Trenton, NJ 08625-0360
March 23, 1999
Dennis McGowan, DHSS
Tom Capezzuto, UMDNJ
TRENTON -- The number of people with active tuberculosis in New Jersey is at its lowest level since 1992, but more interventions need to be taken to control the disease, said Health and Senior Services Acting Commissioner Leah Ziskin.
After peaking in 1992, active TB cases statewide have declined each year for the past six years. There were 640 cases in 1998, down 11 percent from the year before and 27 percent from 1992. The number of cases among children has also dropped from 73 in 1992 to 42 in 1998.

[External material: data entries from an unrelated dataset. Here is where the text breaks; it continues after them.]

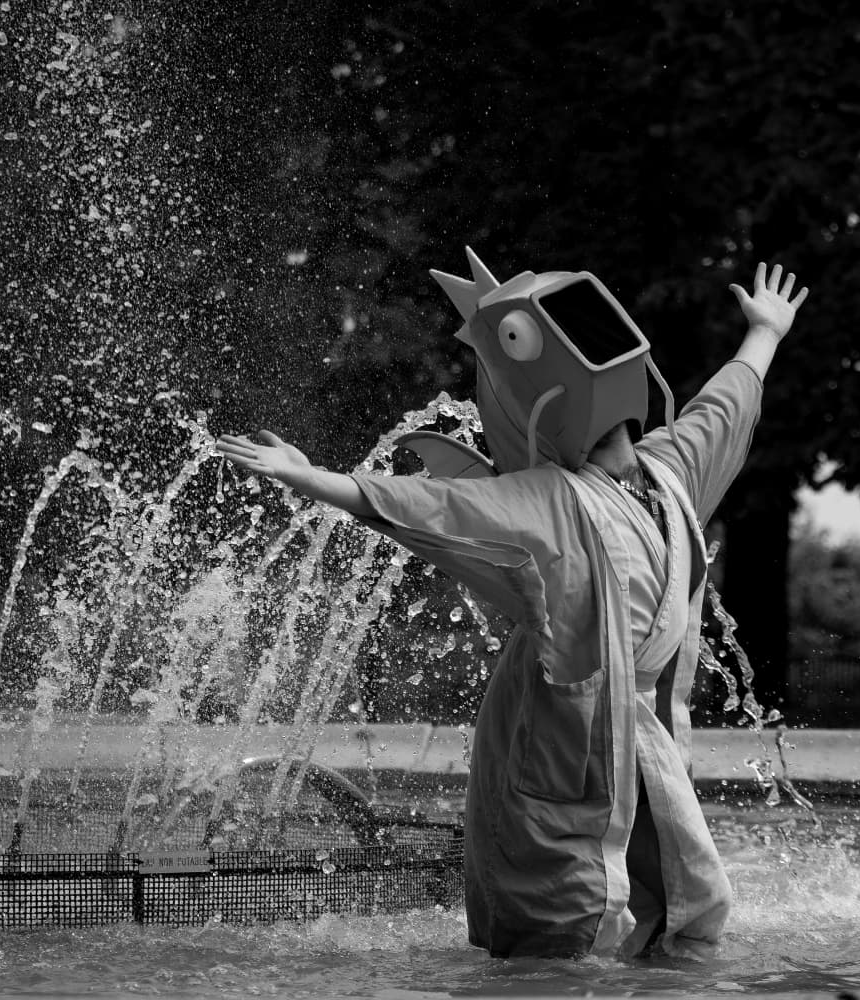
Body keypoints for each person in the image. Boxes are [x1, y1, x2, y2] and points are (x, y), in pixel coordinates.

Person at [216, 252, 808, 958]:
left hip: (632, 724)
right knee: (556, 901)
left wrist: (765, 335)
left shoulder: (663, 476)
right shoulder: (607, 485)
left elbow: (725, 404)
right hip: (563, 725)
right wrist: (313, 479)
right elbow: (435, 504)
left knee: (670, 901)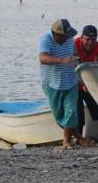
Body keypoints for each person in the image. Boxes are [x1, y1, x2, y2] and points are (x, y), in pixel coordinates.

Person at [38, 18, 89, 148]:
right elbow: (42, 58)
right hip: (51, 82)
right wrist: (62, 60)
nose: (67, 38)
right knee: (59, 114)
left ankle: (66, 141)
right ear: (56, 34)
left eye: (68, 36)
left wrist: (83, 77)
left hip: (70, 81)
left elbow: (75, 55)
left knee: (71, 110)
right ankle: (77, 136)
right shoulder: (46, 39)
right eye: (64, 36)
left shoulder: (69, 39)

The decline can be attributed in large part to the expanded use of Directly Observed Therapy, in which outreach workers make arrangements to observe the patient taking his or her medication until the treatment is completed. Local health departments and TB control agencies have expanded their use of this therapy over the last few years.
Last year a school-based Directly Observed Therapy program -- sponsored by New Jersey Medical School National Tuberculosis Center at UMDNJ, Hudson County Chest Clinic, and Hudson County's 12 school districts -- was implemented in that county. The program serves a small number of cases who are not infectious as well as approximately 300 students who have TB infection without disease. This reflects a national focus on the treatment of TB infection as the number of individuals with active TB declines.
There are also 37 chest clinics approved by the department to offer a full range of TB services, including medical evaluation and treatment. The clinics, which are operated by hospitals or local health departments, last year served 16,000 patients who made more than 65,000 visits.
"Too often, people being treated for TB forget to take their medication or stop taking it when their symptoms subside," Ziskin said. "Directly Observed Therapy is the best way to ensure individuals complete the full 6- to 12-month course of treatment and prevent the spread of this disease which afflicts so many people worldwide."
"Tuberculosis is a global problem. We will never control TB in this country until we control it worldwide, since infectious diseases do not stop at the border," said Dr. Lee Reichman, executive director of the New Jersey Medical School National Tuberculosis Center at UMDNJ. "TB is preventable and treatable. We can't let down our guard."
The World Health Organization is marking Wednesday, March 24 as World TB Day to focus worldwide attention on this problem. WHO estimates that one-third of the world's population is infected with the TB bacteria, and that more people will die of TB this year than in any other year in history.